Repeat the entire listing exactly.

# DATA EXTRACT:
*** Block opens ***
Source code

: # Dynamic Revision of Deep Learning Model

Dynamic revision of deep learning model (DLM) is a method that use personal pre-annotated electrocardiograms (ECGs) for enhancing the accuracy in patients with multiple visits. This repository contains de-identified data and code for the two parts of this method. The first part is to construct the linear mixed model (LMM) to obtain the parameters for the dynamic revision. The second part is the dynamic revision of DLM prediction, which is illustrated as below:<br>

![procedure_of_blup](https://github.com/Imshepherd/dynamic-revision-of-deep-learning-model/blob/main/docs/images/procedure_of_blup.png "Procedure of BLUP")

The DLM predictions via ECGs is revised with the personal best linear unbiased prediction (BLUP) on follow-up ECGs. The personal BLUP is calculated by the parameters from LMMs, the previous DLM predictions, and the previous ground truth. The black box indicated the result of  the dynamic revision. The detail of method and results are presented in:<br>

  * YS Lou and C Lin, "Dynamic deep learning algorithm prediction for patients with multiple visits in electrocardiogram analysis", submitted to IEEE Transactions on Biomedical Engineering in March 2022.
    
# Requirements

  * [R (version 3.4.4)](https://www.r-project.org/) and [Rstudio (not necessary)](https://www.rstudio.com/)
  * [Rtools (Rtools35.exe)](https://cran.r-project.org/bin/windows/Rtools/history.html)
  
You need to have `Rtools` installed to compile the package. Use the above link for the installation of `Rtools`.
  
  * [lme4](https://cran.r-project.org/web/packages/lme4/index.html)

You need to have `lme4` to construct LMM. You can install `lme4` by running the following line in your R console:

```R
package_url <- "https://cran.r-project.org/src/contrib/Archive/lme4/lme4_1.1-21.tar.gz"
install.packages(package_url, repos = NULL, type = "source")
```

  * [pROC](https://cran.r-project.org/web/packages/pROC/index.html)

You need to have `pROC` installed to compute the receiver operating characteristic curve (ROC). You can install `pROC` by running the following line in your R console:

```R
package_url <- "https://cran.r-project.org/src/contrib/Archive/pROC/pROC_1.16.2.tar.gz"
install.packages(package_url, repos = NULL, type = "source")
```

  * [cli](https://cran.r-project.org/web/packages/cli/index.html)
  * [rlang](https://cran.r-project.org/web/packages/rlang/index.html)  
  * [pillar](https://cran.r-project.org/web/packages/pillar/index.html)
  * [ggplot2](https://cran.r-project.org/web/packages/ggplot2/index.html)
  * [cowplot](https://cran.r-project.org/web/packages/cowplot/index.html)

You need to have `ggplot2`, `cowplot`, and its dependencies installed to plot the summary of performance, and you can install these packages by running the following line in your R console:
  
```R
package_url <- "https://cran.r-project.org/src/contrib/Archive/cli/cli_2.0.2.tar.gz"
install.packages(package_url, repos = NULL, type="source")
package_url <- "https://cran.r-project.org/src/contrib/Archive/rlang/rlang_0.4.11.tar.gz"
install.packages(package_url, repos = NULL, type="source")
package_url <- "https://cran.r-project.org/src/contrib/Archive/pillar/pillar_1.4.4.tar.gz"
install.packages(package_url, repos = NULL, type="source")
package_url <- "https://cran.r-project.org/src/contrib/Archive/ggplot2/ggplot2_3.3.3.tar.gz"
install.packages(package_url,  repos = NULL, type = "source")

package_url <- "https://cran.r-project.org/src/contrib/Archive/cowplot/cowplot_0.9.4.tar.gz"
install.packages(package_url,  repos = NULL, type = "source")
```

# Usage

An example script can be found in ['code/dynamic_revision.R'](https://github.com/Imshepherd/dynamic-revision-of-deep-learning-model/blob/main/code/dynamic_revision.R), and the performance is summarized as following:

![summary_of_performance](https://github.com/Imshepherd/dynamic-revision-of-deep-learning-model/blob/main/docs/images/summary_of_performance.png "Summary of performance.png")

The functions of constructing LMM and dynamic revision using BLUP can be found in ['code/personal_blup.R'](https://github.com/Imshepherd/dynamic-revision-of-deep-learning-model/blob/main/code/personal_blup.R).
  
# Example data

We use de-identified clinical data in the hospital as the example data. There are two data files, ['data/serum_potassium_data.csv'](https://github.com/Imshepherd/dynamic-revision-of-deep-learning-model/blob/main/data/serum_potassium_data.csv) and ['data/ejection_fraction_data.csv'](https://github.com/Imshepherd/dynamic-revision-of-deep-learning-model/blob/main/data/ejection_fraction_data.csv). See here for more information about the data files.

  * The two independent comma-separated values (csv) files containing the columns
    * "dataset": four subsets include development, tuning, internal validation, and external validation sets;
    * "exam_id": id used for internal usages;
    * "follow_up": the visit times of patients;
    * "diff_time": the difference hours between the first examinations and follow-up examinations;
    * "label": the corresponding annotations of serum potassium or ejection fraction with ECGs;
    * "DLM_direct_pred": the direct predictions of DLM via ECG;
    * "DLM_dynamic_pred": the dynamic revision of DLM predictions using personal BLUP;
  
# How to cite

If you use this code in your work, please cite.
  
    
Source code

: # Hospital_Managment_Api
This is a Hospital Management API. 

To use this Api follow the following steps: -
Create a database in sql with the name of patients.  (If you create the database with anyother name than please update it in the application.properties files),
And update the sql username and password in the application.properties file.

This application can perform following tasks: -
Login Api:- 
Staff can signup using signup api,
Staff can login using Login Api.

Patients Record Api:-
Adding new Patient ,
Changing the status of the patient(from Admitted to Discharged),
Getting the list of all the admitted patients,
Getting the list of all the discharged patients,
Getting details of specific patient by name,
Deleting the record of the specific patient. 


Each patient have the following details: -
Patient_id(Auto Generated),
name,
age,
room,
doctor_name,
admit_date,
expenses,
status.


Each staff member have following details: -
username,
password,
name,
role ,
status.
*** Block closes ***
# TASK RESPONSE:
Source code

: # Dynamic Revision of Deep Learning Model

Dynamic revision of deep learning model (DLM) is a method that use personal pre-annotated electrocardiograms (ECGs) for enhancing the accuracy in patients with multiple visits. This repository contains de-identified data and code for the two parts of this method. The first part is to construct the linear mixed model (LMM) to obtain the parameters for the dynamic revision. The second part is the dynamic revision of DLM prediction, which is illustrated as below:<br>

![procedure_of_blup](https://github.com/Imshepherd/dynamic-revision-of-deep-learning-model/blob/main/docs/images/procedure_of_blup.png "Procedure of BLUP")

The DLM predictions via ECGs is revised with the personal best linear unbiased prediction (BLUP) on follow-up ECGs. The personal BLUP is calculated by the parameters from LMMs, the previous DLM predictions, and the previous ground truth. The black box indicated the result of  the dynamic revision. The detail of method and results are presented in:<br>

  * YS Lou and C Lin, "Dynamic deep learning algorithm prediction for patients with multiple visits in electrocardiogram analysis", submitted to IEEE Transactions on Biomedical Engineering in March 2022.
    
# Requirements

  * [R (version 3.4.4)](https://www.r-project.org/) and [Rstudio (not necessary)](https://www.rstudio.com/)
  * [Rtools (Rtools35.exe)](https://cran.r-project.org/bin/windows/Rtools/history.html)
  
You need to have `Rtools` installed to compile the package. Use the above link for the installation of `Rtools`.
  
  * [lme4](https://cran.r-project.org/web/packages/lme4/index.html)

You need to have `lme4` to construct LMM. You can install `lme4` by running the following line in your R console:

```R
package_url <- "https://cran.r-project.org/src/contrib/Archive/lme4/lme4_1.1-21.tar.gz"
install.packages(package_url, repos = NULL, type = "source")
```

  * [pROC](https://cran.r-project.org/web/packages/pROC/index.html)

You need to have `pROC` installed to compute the receiver operating characteristic curve (ROC). You can install `pROC` by running the following line in your R console:

```R
package_url <- "https://cran.r-project.org/src/contrib/Archive/pROC/pROC_1.16.2.tar.gz"
install.packages(package_url, repos = NULL, type = "source")
```

  * [cli](https://cran.r-project.org/web/packages/cli/index.html)
  * [rlang](https://cran.r-project.org/web/packages/rlang/index.html)  
  * [pillar](https://cran.r-project.org/web/packages/pillar/index.html)
  * [ggplot2](https://cran.r-project.org/web/packages/ggplot2/index.html)
  * [cowplot](https://cran.r-project.org/web/packages/cowplot/index.html)

You need to have `ggplot2`, `cowplot`, and its dependencies installed to plot the summary of performance, and you can install these packages by running the following line in your R console:
  
```R
package_url <- "https://cran.r-project.org/src/contrib/Archive/cli/cli_2.0.2.tar.gz"
install.packages(package_url, repos = NULL, type="source")
package_url <- "https://cran.r-project.org/src/contrib/Archive/rlang/rlang_0.4.11.tar.gz"
install.packages(package_url, repos = NULL, type="source")
package_url <- "https://cran.r-project.org/src/contrib/Archive/pillar/pillar_1.4.4.tar.gz"
install.packages(package_url, repos = NULL, type="source")
package_url <- "https://cran.r-project.org/src/contrib/Archive/ggplot2/ggplot2_3.3.3.tar.gz"
install.packages(package_url,  repos = NULL, type = "source")

package_url <- "https://cran.r-project.org/src/contrib/Archive/cowplot/cowplot_0.9.4.tar.gz"
install.packages(package_url,  repos = NULL, type = "source")
```

# Usage

An example script can be found in ['code/dynamic_revision.R'](https://github.com/Imshepherd/dynamic-revision-of-deep-learning-model/blob/main/code/dynamic_revision.R), and the performance is summarized as following:

![summary_of_performance](https://github.com/Imshepherd/dynamic-revision-of-deep-learning-model/blob/main/docs/images/summary_of_performance.png "Summary of performance.png")

The functions of constructing LMM and dynamic revision using BLUP can be found in ['code/personal_blup.R'](https://github.com/Imshepherd/dynamic-revision-of-deep-learning-model/blob/main/code/personal_blup.R).
  
# Example data

We use de-identified clinical data in the hospital as the example data. There are two data files, ['data/serum_potassium_data.csv'](https://github.com/Imshepherd/dynamic-revision-of-deep-learning-model/blob/main/data/serum_potassium_data.csv) and ['data/ejection_fraction_data.csv'](https://github.com/Imshepherd/dynamic-revision-of-deep-learning-model/blob/main/data/ejection_fraction_data.csv). See here for more information about the data files.

  * The two independent comma-separated values (csv) files containing the columns
    * "dataset": four subsets include development, tuning, internal validation, and external validation sets;
    * "exam_id": id used for internal usages;
    * "follow_up": the visit times of patients;
    * "diff_time": the difference hours between the first examinations and follow-up examinations;
    * "label": the corresponding annotations of serum potassium or ejection fraction with ECGs;
    * "DLM_direct_pred": the direct predictions of DLM via ECG;
    * "DLM_dynamic_pred": the dynamic revision of DLM predictions using personal BLUP;
  
# How to cite

If you use this code in your work, please cite.
  
    
Source code

: # Hospital_Managment_Api
This is a Hospital Management API. 

To use this Api follow the following steps: -
Create a database in sql with the name of patients.  (If you create the database with anyother name than please update it in the application.properties files),
And update the sql username and password in the application.properties file.

This application can perform following tasks: -
Login Api:- 
Staff can signup using signup api,
Staff can login using Login Api.

Patients Record Api:-
Adding new Patient ,
Changing the status of the patient(from Admitted to Discharged),
Getting the list of all the admitted patients,
Getting the list of all the discharged patients,
Getting details of specific patient by name,
Deleting the record of the specific patient. 


Each patient have the following details: -
Patient_id(Auto Generated),
name,
age,
room,
doctor_name,
admit_date,
expenses,
status.


Each staff member have following details: -
username,
password,
name,
role ,
status.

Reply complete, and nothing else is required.